Toolkit for efficient experimentation with Speech Recognition, Text2Speech and NLP
https://nvidia.github.io/OpenSeq2Seq
Apache License 2.0
1.54k stars 369 forks source link

Question: Wave2Letter+ Configuration for different number of GPUs #322

Closed the01 closed 5 years ago

the01 commented 5 years ago

I was attempting to reproduce the results of the Wave2Letter+ model from the docu using this config as basis. I only have 2 Titan X available, so I couldn't use mixed-precision and changed the number of GPUs to 2. I was only able to achieve a WER of around 16%, far from the reported 6.67%.

I assume I need a different learning rate/.. for training with 1, 2, 4, .. GPUs? What configuration should I use to get similar result?

borisgin commented 5 years ago

Please reduce LR to 0.01 and turn off LARC. What was your training ""num_epochs"?

the01 commented 5 years ago

I assume removing "larc_params" from base_params turns it off? I believe it was 200 or 250. Do I need a higher value?

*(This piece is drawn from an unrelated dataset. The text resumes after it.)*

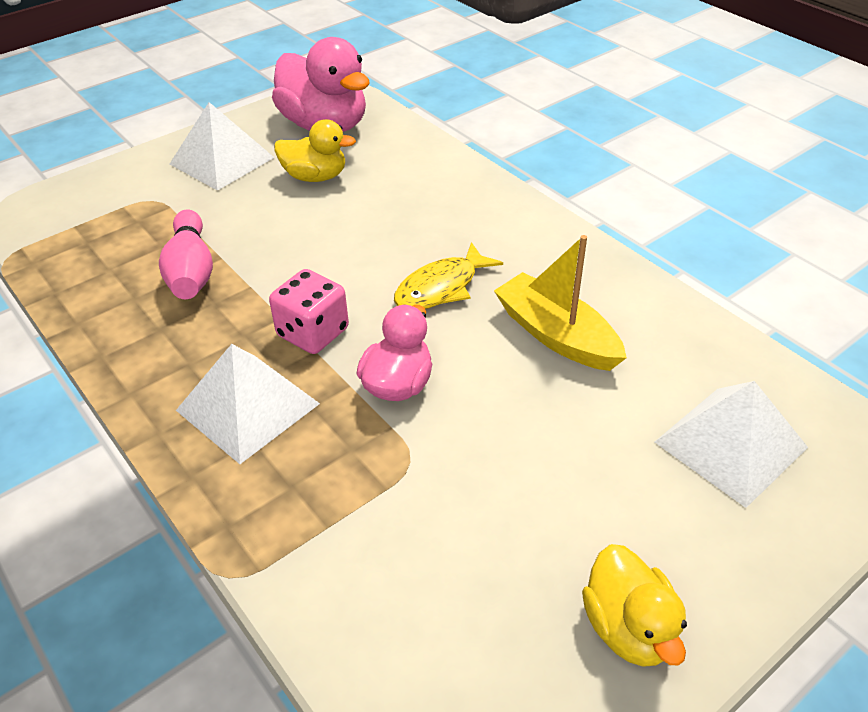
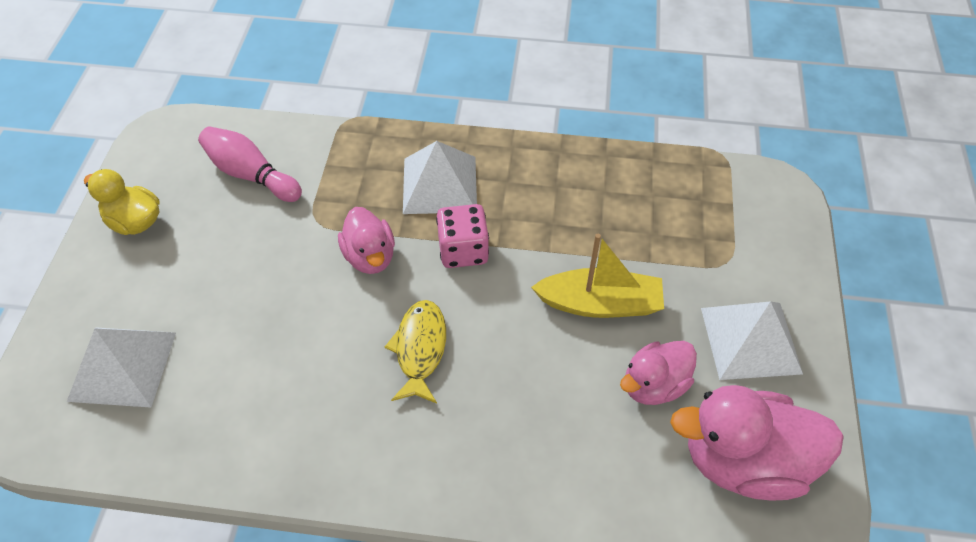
camera: 135 degrees right, 10 degrees up
(191, 271) = (602, 232): pink bowling pin -> pink bowling pin (251, 175)
(315, 177) = (654, 385): yellow duck -> pink duck
(556, 335) = (298, 369): yellow boat -> yellow boat (599, 304)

For how many GPUs is this setting intended?

borisgin commented 5 years ago

This learning rate is for 2 GPUs. Yes, you can remove larc parameters.

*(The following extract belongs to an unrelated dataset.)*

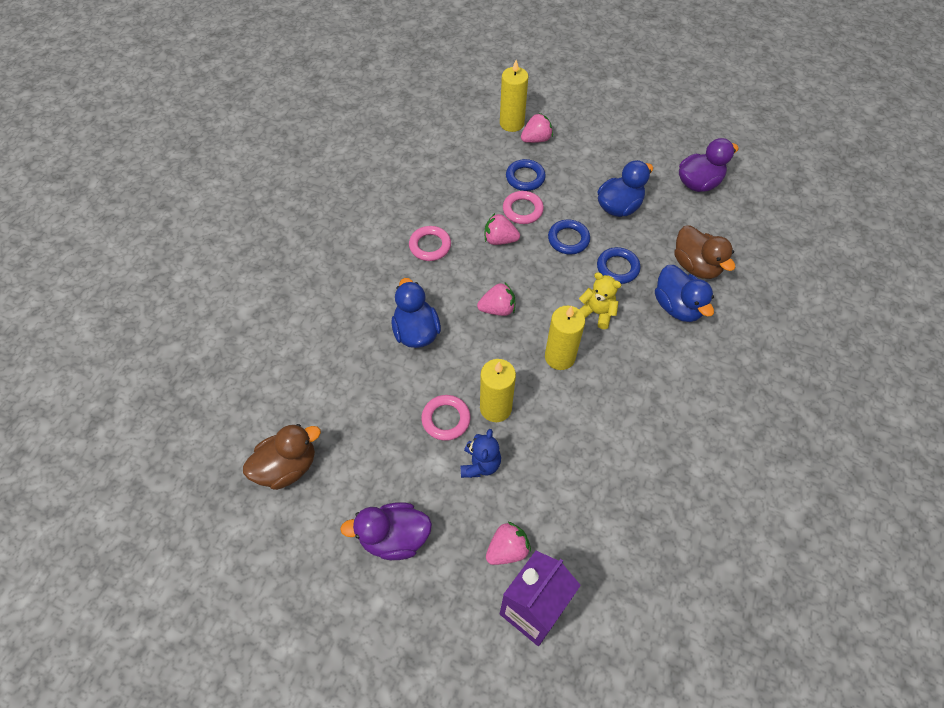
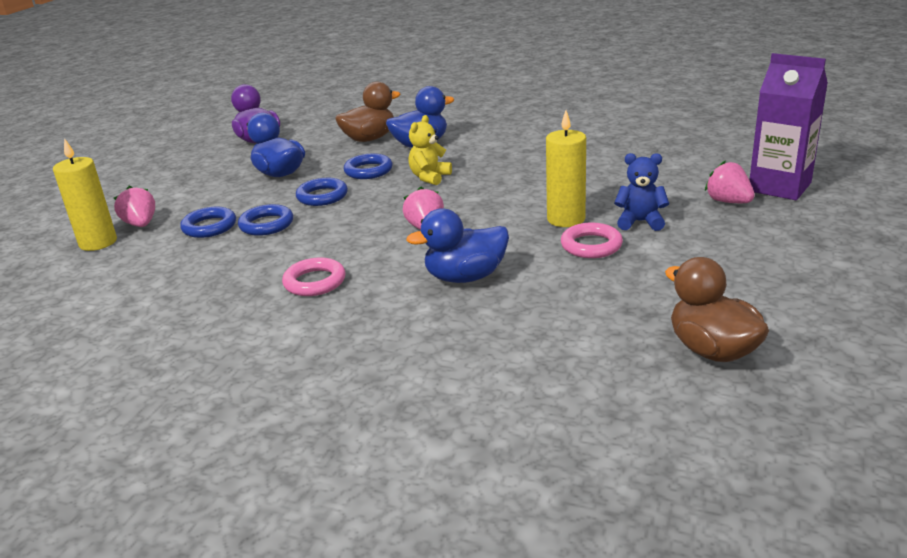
camera: 90 degrees left, 30 degrees down
(394, 537) = (758, 261): purple duck -> none
(500, 240) = (314, 235): pink strawberry -> none
(522, 210) = (266, 224): pink ring -> blue ring
(559, 357) = (490, 191): yellow candle -> none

the01 commented 5 years ago

Ok, I changed LR, removed larc_params and turned horovod off, but it now throws W tensorflow/core/util/ctc/ctc_loss_calculator.cc:144] No valid path found. errors. Do I need to compile tensorflow myself and use the ctc with lm? I noticed that the Wave2LetterEncoder was changed to TDNNEncoder.

vaibhav0195 commented 5 years ago

hi @borisgin i am also getting this warning tensorflow/core/util/ctc/ctc_loss_calculator.cc:144] No valid path found but i am positive that i compiled the tensorflow with the kenlm configuration as specified in the docs.

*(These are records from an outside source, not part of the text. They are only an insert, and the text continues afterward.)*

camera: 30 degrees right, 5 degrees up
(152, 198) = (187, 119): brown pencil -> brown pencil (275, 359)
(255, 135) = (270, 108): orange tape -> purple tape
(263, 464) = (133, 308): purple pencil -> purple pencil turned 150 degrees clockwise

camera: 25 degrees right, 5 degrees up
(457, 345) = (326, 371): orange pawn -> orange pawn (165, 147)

does this affect training or this is the warning just during when the output is decoded for the transcription ?

Thanks

borisgin commented 5 years ago

Tensorflow is ok, this means that there training diverged, or that maybe audio sequence is too short

vaibhav0195 commented 5 years ago

thanks for the reply @borisgin so does that means my model is not being trained ? and also I have a huge dataset of audio files and my system have 64Gb of ram and two nvidia 1080TI using the OS ubuntu 16.04. But i have noticed that when i try to run the training on multigpu i.e( by using the numgpus in the config=2) the training is only stuck at the initializing state and the model is loaded on both of my gpus but the usage of both the gpu sits at 0%.

thanks.